Indem er zustimmte, Teil von Zumas Kandidatenliste zu sein, eröffnete sich Ramaphosa eine Abkürzung zurück in ein hohes politisches Amt auf dem Rücken der Wählergruppen, die Zuma zur Präsidentschaft im ANC und in Südafrika getragen haben. Gegenwärtig verfügt Ramaphosa nach einer solch langen Zeit außerhalb der politischen Bühne allein nicht über die Netzwerke auf der Graswurzelebene, die es braucht, um eine ANC-Präsidentschaftskampagne erfolgreich zu bestreiten.

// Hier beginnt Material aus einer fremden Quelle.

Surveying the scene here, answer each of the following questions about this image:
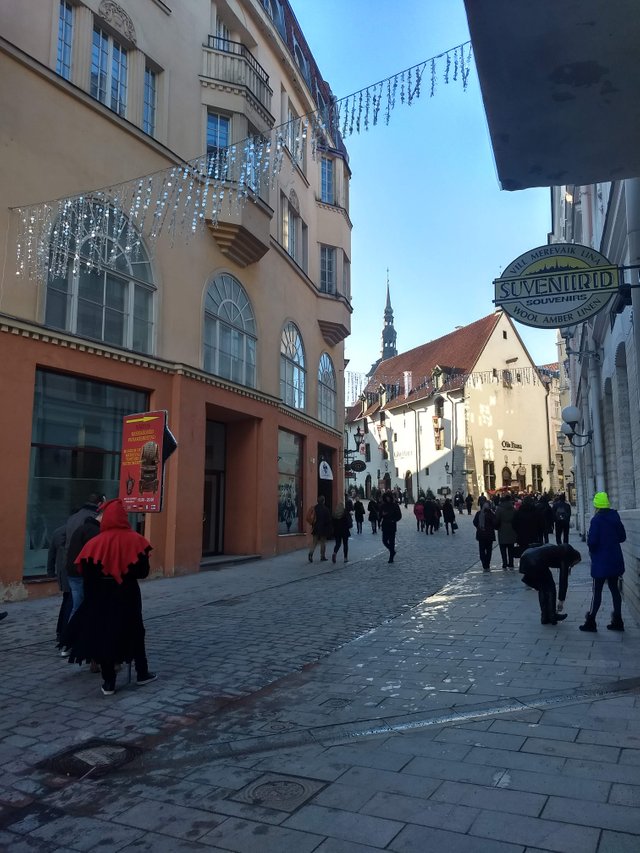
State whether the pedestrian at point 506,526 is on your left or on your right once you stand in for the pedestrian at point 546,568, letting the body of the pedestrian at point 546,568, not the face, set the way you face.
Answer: on your left

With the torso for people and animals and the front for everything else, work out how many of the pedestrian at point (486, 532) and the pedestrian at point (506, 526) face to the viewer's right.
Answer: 0

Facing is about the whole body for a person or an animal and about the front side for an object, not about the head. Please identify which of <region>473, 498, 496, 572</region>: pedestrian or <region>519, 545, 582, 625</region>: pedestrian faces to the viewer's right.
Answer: <region>519, 545, 582, 625</region>: pedestrian

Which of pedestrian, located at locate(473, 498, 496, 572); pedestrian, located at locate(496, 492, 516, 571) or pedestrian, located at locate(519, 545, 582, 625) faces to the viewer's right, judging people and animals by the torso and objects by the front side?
pedestrian, located at locate(519, 545, 582, 625)

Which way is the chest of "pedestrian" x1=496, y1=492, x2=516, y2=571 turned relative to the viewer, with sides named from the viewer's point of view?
facing away from the viewer

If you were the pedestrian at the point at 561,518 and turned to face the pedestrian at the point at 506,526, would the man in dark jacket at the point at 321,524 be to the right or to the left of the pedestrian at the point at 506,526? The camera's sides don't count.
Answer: right

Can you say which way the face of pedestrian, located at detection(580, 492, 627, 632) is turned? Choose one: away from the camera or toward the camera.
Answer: away from the camera

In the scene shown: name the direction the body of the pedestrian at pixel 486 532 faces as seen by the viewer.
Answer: away from the camera

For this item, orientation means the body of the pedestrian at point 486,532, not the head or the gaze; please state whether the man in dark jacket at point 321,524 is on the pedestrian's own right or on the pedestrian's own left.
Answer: on the pedestrian's own left

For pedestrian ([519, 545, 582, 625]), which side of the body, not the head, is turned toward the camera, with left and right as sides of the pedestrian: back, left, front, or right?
right

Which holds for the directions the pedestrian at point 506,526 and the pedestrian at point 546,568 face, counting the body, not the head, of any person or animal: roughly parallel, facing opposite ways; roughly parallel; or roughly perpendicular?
roughly perpendicular

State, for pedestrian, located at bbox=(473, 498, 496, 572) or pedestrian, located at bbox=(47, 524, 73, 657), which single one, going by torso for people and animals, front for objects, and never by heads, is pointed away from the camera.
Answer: pedestrian, located at bbox=(473, 498, 496, 572)
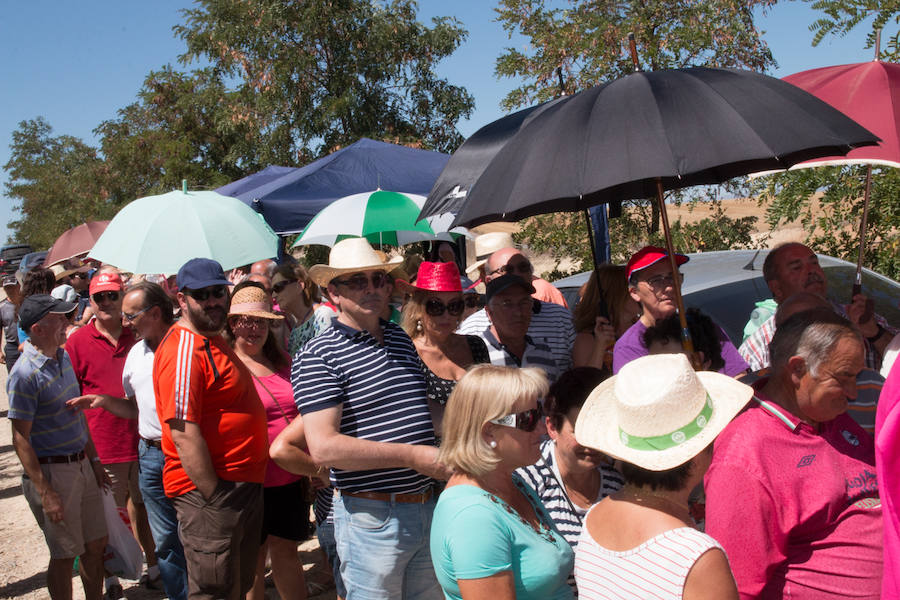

Die Gruppe der gleichaltrigen ANC-Führer mit Präsidentschaftsambitionen aus Ramaphosas Generation ist außergewöhnlich groß: von Tokyo Sexwale, dem Siedlungsminister, bis zu Mathews Phosa, dem ehemaligen Schatzmeister des ANC. Indem er sich eng an Zumas Lager band, gelangte Ramaphosa außerhalb der Reichweite seiner gleichaltrigen Rivalen.

So könnte der Deal, den Zuma und Ramaphosa miteinander schusterten, aussehen: Bei den nationalen Wahlen 2014 wird Zuma das Gesicht des ANC sein und nach seinem Sieg die Macht schrittweise auf Ramaphosa übertragen. Es gibt zwar keinen festen Zeitplan oder detaillierte Festlegungen, wie eine solche Übertragung ablaufen soll. Vorstellungen gehen jedoch dahin, dass irgendwann zwischen den nationalen Wahlen 2014 und der nationalen Konferenz des ANC 2017 Ramaphosa die Staatspräsidentschaft übernimmt, während Zuma ANC-Präsident bleibt. Gemäß dieses Kalküls im Zuma-Lager würde Ramaphosa während der nationalen ANC-Konferenz 2017 zum Parteipräsidenten gewählt - mit Zumas Rückhalt.

Wenn der von Zuma geführte ANC während der Wahlen 2014 schlecht abschneiden sollte (ein Sturz auf 55 Prozent der Stimmen und darunter, wie einige ANC-Führer befürchten) und vielleicht nach dem Westkap eine weitere Provinz verlöre, könnte Zuma vom ANC aufgefordert werden, seinen Stuhl früher zu räumen. In einem solchen Fall wäre Ramaphosa, als sein Stellvertreter, der natürliche Nachfolgekandidat.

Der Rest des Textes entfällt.